First find the line with "Inggris di Indonesia berkembang" in the entries below, then set down exactly every line through the line with "có TDS riêng", that line included.
--- START ---
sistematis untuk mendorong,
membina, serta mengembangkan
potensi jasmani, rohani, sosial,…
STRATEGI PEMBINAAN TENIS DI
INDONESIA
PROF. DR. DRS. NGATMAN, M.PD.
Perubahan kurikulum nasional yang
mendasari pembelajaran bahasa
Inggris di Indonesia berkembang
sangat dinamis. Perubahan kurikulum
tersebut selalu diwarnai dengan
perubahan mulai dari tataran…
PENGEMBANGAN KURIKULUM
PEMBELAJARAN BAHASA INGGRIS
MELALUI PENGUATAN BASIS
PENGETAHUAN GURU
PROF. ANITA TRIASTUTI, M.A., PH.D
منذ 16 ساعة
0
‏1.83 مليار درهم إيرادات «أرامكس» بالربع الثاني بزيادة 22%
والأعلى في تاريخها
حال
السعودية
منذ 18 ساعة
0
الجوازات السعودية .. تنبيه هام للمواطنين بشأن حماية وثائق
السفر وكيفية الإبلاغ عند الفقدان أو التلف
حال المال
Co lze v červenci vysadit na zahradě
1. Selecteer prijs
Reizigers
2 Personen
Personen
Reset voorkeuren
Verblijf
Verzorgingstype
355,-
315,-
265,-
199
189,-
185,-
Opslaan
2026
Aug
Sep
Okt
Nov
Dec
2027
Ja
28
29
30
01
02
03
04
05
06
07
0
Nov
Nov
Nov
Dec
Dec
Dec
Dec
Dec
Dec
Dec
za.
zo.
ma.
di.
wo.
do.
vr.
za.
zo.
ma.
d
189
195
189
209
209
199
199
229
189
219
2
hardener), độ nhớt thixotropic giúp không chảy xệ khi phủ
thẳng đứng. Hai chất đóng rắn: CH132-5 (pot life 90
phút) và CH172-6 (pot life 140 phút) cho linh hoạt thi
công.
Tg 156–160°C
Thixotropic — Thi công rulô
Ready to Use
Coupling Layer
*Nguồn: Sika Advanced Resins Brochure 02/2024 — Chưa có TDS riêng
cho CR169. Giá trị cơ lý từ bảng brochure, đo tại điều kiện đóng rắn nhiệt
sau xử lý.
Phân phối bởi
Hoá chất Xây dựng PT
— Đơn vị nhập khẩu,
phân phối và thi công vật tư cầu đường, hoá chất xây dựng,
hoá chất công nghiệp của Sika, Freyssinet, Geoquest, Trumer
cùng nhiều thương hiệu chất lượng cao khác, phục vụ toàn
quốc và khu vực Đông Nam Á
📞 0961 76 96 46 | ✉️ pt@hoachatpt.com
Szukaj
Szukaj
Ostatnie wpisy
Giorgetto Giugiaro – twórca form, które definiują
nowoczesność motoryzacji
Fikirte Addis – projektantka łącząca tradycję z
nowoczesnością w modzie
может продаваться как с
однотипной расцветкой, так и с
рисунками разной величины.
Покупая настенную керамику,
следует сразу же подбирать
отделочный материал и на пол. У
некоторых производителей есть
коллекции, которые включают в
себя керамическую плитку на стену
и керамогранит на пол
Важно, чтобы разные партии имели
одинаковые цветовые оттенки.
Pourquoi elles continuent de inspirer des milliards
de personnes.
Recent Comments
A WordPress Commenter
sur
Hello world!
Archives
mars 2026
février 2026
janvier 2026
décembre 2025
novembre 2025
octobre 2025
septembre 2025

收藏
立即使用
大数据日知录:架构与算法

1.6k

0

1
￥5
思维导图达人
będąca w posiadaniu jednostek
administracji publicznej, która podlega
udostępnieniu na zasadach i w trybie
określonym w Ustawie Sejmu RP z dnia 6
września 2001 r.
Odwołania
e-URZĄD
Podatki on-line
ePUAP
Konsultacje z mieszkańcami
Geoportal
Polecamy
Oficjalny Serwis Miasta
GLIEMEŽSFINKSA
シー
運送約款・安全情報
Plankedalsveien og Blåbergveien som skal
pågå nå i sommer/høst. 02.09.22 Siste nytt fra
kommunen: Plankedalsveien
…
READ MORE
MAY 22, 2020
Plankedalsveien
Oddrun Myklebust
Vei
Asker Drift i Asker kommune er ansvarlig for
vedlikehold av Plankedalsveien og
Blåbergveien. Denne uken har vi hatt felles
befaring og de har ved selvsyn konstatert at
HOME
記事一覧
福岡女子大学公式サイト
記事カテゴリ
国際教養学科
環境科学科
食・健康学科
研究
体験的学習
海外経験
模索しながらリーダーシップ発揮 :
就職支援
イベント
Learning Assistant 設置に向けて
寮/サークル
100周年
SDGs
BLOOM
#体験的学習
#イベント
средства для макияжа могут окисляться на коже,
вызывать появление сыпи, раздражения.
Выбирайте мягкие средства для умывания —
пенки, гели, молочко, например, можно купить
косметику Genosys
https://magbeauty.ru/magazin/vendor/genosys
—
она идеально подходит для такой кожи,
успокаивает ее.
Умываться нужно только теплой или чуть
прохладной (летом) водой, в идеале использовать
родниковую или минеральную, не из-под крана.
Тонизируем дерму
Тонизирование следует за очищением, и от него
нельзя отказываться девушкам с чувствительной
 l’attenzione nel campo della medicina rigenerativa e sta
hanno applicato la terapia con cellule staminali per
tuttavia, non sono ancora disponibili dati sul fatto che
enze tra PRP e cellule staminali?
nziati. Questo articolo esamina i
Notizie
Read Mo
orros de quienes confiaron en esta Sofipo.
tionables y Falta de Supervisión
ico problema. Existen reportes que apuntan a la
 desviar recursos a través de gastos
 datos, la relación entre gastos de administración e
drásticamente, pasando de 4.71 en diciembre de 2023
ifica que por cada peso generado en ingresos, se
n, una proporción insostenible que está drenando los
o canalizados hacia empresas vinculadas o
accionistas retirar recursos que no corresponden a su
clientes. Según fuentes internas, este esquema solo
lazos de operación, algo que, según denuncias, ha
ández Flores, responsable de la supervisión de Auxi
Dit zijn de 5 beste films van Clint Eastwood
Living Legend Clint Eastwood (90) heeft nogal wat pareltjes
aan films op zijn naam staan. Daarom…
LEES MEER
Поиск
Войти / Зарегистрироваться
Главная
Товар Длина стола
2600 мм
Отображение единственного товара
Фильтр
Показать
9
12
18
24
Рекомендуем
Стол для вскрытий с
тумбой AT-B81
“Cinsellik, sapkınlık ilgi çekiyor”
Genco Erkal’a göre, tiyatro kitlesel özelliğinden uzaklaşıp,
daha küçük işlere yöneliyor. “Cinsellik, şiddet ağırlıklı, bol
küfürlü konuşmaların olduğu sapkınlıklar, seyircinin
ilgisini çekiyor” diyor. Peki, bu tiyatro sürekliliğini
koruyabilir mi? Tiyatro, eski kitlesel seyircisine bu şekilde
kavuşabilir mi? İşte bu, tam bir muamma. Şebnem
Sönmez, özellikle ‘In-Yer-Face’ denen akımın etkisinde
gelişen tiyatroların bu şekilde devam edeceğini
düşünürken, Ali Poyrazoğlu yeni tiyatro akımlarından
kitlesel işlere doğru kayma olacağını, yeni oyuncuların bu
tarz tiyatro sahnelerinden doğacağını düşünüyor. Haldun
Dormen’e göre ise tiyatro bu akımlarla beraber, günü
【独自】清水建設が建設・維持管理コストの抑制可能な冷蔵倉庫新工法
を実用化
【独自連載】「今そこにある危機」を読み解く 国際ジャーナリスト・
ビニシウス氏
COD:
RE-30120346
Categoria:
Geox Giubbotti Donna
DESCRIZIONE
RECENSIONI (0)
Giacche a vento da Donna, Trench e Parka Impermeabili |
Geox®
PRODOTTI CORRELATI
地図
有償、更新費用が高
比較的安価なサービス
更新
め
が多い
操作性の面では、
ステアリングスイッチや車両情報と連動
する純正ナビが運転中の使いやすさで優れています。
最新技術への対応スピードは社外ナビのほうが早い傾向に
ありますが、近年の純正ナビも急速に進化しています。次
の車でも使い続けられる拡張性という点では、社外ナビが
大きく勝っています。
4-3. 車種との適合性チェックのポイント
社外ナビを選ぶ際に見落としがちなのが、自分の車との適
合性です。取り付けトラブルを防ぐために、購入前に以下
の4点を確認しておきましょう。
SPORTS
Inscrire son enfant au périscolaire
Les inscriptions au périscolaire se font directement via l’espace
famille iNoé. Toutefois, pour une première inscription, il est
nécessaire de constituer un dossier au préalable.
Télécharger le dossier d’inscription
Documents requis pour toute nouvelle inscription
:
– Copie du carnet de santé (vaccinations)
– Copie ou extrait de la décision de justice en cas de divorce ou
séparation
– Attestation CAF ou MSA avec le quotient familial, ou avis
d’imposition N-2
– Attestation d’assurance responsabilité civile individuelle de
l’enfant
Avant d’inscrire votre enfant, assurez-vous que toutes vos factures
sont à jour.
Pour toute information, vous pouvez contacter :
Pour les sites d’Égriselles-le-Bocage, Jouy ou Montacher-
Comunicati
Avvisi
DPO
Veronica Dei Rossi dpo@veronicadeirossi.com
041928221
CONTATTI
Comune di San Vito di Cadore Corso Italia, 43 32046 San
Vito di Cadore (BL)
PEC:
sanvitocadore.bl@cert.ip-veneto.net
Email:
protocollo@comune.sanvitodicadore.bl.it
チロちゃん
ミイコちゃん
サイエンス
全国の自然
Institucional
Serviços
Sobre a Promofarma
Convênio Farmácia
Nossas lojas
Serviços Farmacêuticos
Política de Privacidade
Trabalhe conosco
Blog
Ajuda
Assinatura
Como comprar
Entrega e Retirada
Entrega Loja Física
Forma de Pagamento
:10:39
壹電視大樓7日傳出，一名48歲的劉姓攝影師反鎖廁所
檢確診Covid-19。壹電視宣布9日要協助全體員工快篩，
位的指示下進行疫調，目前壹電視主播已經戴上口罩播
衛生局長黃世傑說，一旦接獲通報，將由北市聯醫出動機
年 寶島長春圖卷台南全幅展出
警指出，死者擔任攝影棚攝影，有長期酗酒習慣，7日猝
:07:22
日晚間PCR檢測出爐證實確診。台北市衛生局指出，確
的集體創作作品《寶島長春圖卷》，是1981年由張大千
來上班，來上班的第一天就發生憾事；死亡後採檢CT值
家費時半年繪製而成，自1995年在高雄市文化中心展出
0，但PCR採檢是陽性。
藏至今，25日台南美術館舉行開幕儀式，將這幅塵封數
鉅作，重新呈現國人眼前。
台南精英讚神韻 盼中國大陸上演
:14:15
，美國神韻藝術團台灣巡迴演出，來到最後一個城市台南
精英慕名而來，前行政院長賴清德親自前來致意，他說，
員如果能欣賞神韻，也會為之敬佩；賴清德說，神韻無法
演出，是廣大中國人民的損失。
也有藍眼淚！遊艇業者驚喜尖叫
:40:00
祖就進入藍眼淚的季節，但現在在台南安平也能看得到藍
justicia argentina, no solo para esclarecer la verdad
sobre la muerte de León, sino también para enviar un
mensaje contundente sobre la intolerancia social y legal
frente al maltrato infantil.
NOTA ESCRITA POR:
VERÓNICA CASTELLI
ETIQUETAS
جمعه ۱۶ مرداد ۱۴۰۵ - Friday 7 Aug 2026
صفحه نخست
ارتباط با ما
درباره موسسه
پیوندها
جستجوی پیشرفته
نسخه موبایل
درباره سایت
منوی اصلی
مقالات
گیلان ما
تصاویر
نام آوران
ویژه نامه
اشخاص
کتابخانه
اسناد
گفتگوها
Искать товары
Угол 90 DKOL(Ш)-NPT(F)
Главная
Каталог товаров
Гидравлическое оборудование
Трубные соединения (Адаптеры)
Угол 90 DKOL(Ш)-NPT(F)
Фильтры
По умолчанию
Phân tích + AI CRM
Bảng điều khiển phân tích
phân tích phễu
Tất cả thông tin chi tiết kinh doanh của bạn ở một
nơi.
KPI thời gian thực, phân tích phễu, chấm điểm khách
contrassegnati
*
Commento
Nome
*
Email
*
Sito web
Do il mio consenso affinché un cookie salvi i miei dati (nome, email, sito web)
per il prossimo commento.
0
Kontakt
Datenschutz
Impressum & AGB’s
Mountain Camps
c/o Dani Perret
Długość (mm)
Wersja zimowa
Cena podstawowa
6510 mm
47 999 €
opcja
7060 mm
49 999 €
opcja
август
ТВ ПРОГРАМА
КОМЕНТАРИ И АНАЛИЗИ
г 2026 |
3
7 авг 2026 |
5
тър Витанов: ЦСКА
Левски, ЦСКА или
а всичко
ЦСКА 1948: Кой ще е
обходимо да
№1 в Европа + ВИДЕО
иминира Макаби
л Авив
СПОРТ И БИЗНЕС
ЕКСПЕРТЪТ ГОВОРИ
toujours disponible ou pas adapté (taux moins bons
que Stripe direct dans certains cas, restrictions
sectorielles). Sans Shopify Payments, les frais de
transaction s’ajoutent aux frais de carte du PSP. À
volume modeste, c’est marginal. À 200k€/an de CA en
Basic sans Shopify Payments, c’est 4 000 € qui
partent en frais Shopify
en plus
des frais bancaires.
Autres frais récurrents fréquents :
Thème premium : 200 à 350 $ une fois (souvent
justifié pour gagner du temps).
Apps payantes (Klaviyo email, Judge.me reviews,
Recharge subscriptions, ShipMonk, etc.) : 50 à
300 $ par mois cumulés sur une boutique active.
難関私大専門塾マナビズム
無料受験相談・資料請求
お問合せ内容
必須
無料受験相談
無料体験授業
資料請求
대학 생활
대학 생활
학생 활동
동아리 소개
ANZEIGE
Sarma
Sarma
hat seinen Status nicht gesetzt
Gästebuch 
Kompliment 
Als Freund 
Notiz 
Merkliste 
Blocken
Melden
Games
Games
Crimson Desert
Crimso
--- END ---
=== FINISHED EXERCISE ===
Inggris di Indonesia berkembang
sangat dinamis. Perubahan kurikulum
tersebut selalu diwarnai dengan
perubahan mulai dari tataran…
PENGEMBANGAN KURIKULUM
PEMBELAJARAN BAHASA INGGRIS
MELALUI PENGUATAN BASIS
PENGETAHUAN GURU
PROF. ANITA TRIASTUTI, M.A., PH.D
منذ 16 ساعة
0
‏1.83 مليار درهم إيرادات «أرامكس» بالربع الثاني بزيادة 22%
والأعلى في تاريخها
حال
السعودية
منذ 18 ساعة
0
الجوازات السعودية .. تنبيه هام للمواطنين بشأن حماية وثائق
السفر وكيفية الإبلاغ عند الفقدان أو التلف
حال المال
Co lze v červenci vysadit na zahradě
1. Selecteer prijs
Reizigers
2 Personen
Personen
Reset voorkeuren
Verblijf
Verzorgingstype
355,-
315,-
265,-
199
189,-
185,-
Opslaan
2026
Aug
Sep
Okt
Nov
Dec
2027
Ja
28
29
30
01
02
03
04
05
06
07
0
Nov
Nov
Nov
Dec
Dec
Dec
Dec
Dec
Dec
Dec
za.
zo.
ma.
di.
wo.
do.
vr.
za.
zo.
ma.
d
189
195
189
209
209
199
199
229
189
219
2
hardener), độ nhớt thixotropic giúp không chảy xệ khi phủ
thẳng đứng. Hai chất đóng rắn: CH132-5 (pot life 90
phút) và CH172-6 (pot life 140 phút) cho linh hoạt thi
công.
Tg 156–160°C
Thixotropic — Thi công rulô
Ready to Use
Coupling Layer
*Nguồn: Sika Advanced Resins Brochure 02/2024 — Chưa có TDS riêng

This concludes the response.